Trametinib–TAK228 combination therapy broadly inhibited progrowth signaling pathways, while activating pathways involved in RNA processing. Reactome protein pathways significantly altered (FDR <0.05) in an over-representation analysis (ORA) of statistically significantly altered proteins and phosphosites after trametinib–TAK228 combination therapy are represented in a scatter plot of fold enrichment versus −log10(FDR). FDR, false discovery rate.

Fig. 5

Trametinib–TAK228 combination therapy activated apoptotic signaling and inhibited angiogenesis in BRAF-mutant glioma. Stacked bar graphs of log2(abundance) of proteins and phosphorylation sites demonstrating statistically significant (A) increases in human proteins and phosphosites involved in apoptosis in combination compared with vehicle in BRAF-mutant glioma, (B) decreases in human proteins and phosphosites involved in angiogenesis/VEGF signaling in BRAF-mutant glioma. FDR <0.01 for all data points included. BRAF, v-Raf murine sarcoma viral oncogene homolog B; VEGF, vascular endothelial growth factor.

Fig. 6

Druggable protein analysis after combination trametinib–TAK228 therapy identified a number of potentially targetable upregulated proteins, including epidermal growth factor receptor (EGFR) and class 1 HDACs.

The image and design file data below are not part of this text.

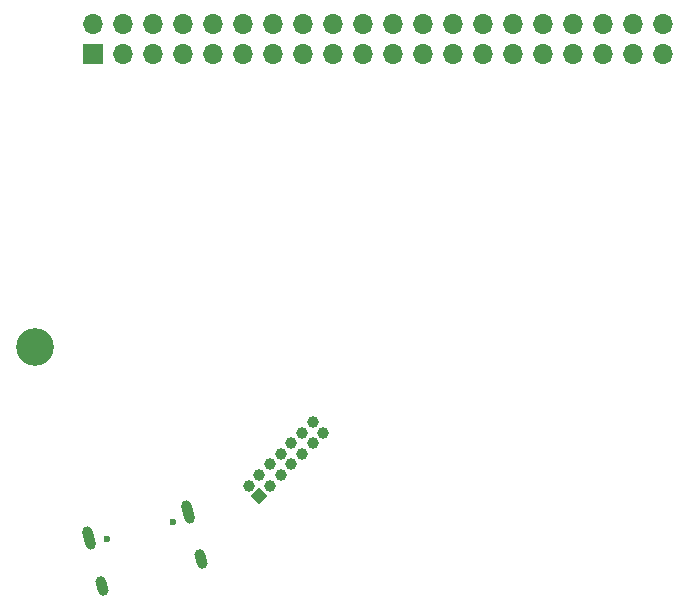
<source format=gbr>
%TF.GenerationSoftware,KiCad,Pcbnew,8.0.0*%
%TF.CreationDate,2024-03-25T03:31:52+00:00*%
%TF.ProjectId,main_PCB_v2,6d61696e-5f50-4434-925f-76322e6b6963,rev?*%
%TF.SameCoordinates,Original*%
%TF.FileFunction,Soldermask,Bot*%
%TF.FilePolarity,Negative*%
%FSLAX46Y46*%
G04 Gerber Fmt 4.6, Leading zero omitted, Abs format (unit mm)*
G04 Created by KiCad (PCBNEW 8.0.0) date 2024-03-25 03:31:52*
%MOMM*%
%LPD*%
G01*
G04 APERTURE LIST*
G04 Aperture macros list*
%AMHorizOval*
0 Thick line with rounded ends*
0 $1 width*
0 $2 $3 position (X,Y) of the first rounded end (center of the circle)*
0 $4 $5 position (X,Y) of the second rounded end (center of the circle)*
0 Add line between two ends*
20,1,$1,$2,$3,$4,$5,0*
0 Add two circle primitives to create the rounded ends*
1,1,$1,$2,$3*
1,1,$1,$4,$5*%
%AMRotRect*
0 Rectangle, with rotation*
0 The origin of the aperture is its center*
0 $1 length*
0 $2 width*
0 $3 Rotation angle, in degrees counterclockwise*
0 Add horizontal line*
21,1,$1,$2,0,0,$3*%
G04 Aperture macros list end*
%ADD10C,3.200000*%
%ADD11C,0.600000*%
%ADD12HorizOval,0.900000X-0.142350X0.531259X0.142350X-0.531259X0*%
%ADD13HorizOval,0.900000X-0.103528X0.386370X0.103528X-0.386370X0*%
%ADD14R,1.700000X1.700000*%
%ADD15O,1.700000X1.700000*%
%ADD16RotRect,1.000000X1.000000X135.000000*%
%ADD17HorizOval,1.000000X0.000000X0.000000X0.000000X0.000000X0*%
G04 APERTURE END LIST*
D10*
%TO.C,OL101*%
X135156269Y-107354968D03*
%TD*%
D11*
%TO.C,J108*%
X141256020Y-123593380D03*
X146839072Y-122097406D03*
D12*
X139743095Y-123491482D03*
X148098354Y-121252697D03*
D13*
X140822371Y-127519392D03*
X149177629Y-125280608D03*
%TD*%
D14*
%TO.C,J112*%
X140000001Y-82540001D03*
D15*
X140000001Y-80000001D03*
X142540001Y-82540001D03*
X142540001Y-80000001D03*
X145080001Y-82540001D03*
X145080001Y-80000001D03*
X147620001Y-82540001D03*
X147620001Y-80000002D03*
X150160000Y-82540001D03*
X150160001Y-80000001D03*
X152700001Y-82540001D03*
X152700001Y-80000001D03*
X155240001Y-82540001D03*
X155240001Y-80000001D03*
X157780001Y-82540001D03*
X157780001Y-80000001D03*
X160320001Y-82540001D03*
X160320001Y-80000001D03*
X162860001Y-82540001D03*
X162860001Y-80000001D03*
X165400001Y-82540001D03*
X165400001Y-80000001D03*
X167940001Y-82540001D03*
X167940001Y-80000001D03*
X170480001Y-82540001D03*
X170480001Y-80000001D03*
X173020001Y-82540001D03*
X173020001Y-80000001D03*
X175560001Y-82540001D03*
X175560001Y-80000001D03*
X178100001Y-82540001D03*
X178100001Y-80000001D03*
X180640001Y-82540001D03*
X180640001Y-80000001D03*
X183180001Y-82540001D03*
X183180001Y-80000001D03*
X185720001Y-82540001D03*
X185720001Y-80000001D03*
X188260001Y-82540001D03*
X188260001Y-80000001D03*
%TD*%
D16*
%TO.C,J110*%
X154137258Y-119946625D03*
D17*
X153239232Y-119048599D03*
X155035284Y-119048599D03*
X154137258Y-118150574D03*
X155933309Y-118150574D03*
X155035284Y-117252548D03*
X156831335Y-117252548D03*
X155933309Y-116354523D03*
X157729360Y-116354523D03*
X156831335Y-115456497D03*
X158627386Y-115456497D03*
X157729360Y-114558471D03*
X159525412Y-114558471D03*
X158627386Y-113660446D03*
%TD*%
M02*

</source>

Aligned dot plots of log2(abundance) of listed phosphosites in each treatment condition, vehicle, trametinib monotherapy, TAK228 monotherapy, and trametinib–TAK228 combination therapy: (A) two EGFR phosphosites, one activating (EGFR-Y1172) and one inhibitory (EGFR-T693), showing that the level of EGFR-Y1172 was statistically significantly increased after combination therapy, and the level of the EGFR-T693 was statistically significantly decreased after trametinib monotherapy and combination therapy; (B) two class 1 HDAC-activating phosphosites, HDAC1-S421 and HDAC2-S424, showing that the levels of both of these activating phosphorylations were statistically significantly increased after combination therapy, but the level of HDAC-S424 was decreased after trametinib monotherapy. For A and B, ∗∗∗p < 0.001, ∗∗p between 0.001 and 0.01, ∗p between 0.01 and 0.05. C, the table listing FDA-approved inhibitors for EGFR and HDAC1/2. EGFR, epidermal growth factor receptor; FDA, Food and Drug Administration; HDAC, histone deacetylase.